╔══
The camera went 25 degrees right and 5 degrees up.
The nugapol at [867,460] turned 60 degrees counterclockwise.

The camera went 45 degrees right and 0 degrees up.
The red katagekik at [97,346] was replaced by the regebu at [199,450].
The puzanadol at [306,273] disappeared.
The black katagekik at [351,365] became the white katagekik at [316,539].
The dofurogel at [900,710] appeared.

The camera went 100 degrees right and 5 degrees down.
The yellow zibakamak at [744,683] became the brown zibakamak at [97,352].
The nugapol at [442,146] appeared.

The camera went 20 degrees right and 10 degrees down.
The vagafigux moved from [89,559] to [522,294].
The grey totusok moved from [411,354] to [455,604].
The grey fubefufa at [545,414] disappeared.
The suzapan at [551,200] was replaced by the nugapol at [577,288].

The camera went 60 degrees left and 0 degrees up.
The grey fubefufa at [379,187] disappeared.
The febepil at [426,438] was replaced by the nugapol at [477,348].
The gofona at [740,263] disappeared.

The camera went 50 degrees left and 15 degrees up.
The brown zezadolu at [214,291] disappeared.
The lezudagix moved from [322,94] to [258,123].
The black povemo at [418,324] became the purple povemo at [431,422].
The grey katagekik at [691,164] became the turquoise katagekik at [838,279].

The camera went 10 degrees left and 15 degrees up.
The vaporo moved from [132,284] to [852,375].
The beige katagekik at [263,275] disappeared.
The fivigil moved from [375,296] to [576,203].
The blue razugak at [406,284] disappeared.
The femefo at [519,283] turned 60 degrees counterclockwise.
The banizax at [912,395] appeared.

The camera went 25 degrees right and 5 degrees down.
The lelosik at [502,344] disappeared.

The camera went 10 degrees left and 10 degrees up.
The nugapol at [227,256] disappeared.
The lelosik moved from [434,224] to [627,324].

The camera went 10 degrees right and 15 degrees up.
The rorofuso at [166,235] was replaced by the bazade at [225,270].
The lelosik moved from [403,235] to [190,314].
╚══
Each line of the material above needs to be quoted exactly, please.

### Result of this task
The camera went 25 degrees right and 5 degrees up.
The nugapol at [867,460] turned 60 degrees counterclockwise.

The camera went 45 degrees right and 0 degrees up.
The red katagekik at [97,346] was replaced by the regebu at [199,450].
The puzanadol at [306,273] disappeared.
The black katagekik at [351,365] became the white katagekik at [316,539].
The dofurogel at [900,710] appeared.

The camera went 100 degrees right and 5 degrees down.
The yellow zibakamak at [744,683] became the brown zibakamak at [97,352].
The nugapol at [442,146] appeared.

The camera went 20 degrees right and 10 degrees down.
The vagafigux moved from [89,559] to [522,294].
The grey totusok moved from [411,354] to [455,604].
The grey fubefufa at [545,414] disappeared.
The suzapan at [551,200] was replaced by the nugapol at [577,288].

The camera went 60 degrees left and 0 degrees up.
The grey fubefufa at [379,187] disappeared.
The febepil at [426,438] was replaced by the nugapol at [477,348].
The gofona at [740,263] disappeared.

The camera went 50 degrees left and 15 degrees up.
The brown zezadolu at [214,291] disappeared.
The lezudagix moved from [322,94] to [258,123].
The black povemo at [418,324] became the purple povemo at [431,422].
The grey katagekik at [691,164] became the turquoise katagekik at [838,279].

The camera went 10 degrees left and 15 degrees up.
The vaporo moved from [132,284] to [852,375].
The beige katagekik at [263,275] disappeared.
The fivigil moved from [375,296] to [576,203].
The blue razugak at [406,284] disappeared.
The femefo at [519,283] turned 60 degrees counterclockwise.
The banizax at [912,395] appeared.

The camera went 25 degrees right and 5 degrees down.
The lelosik at [502,344] disappeared.

The camera went 10 degrees left and 10 degrees up.
The nugapol at [227,256] disappeared.
The lelosik moved from [434,224] to [627,324].

The camera went 10 degrees right and 15 degrees up.
The rorofuso at [166,235] was replaced by the bazade at [225,270].
The lelosik moved from [403,235] to [190,314].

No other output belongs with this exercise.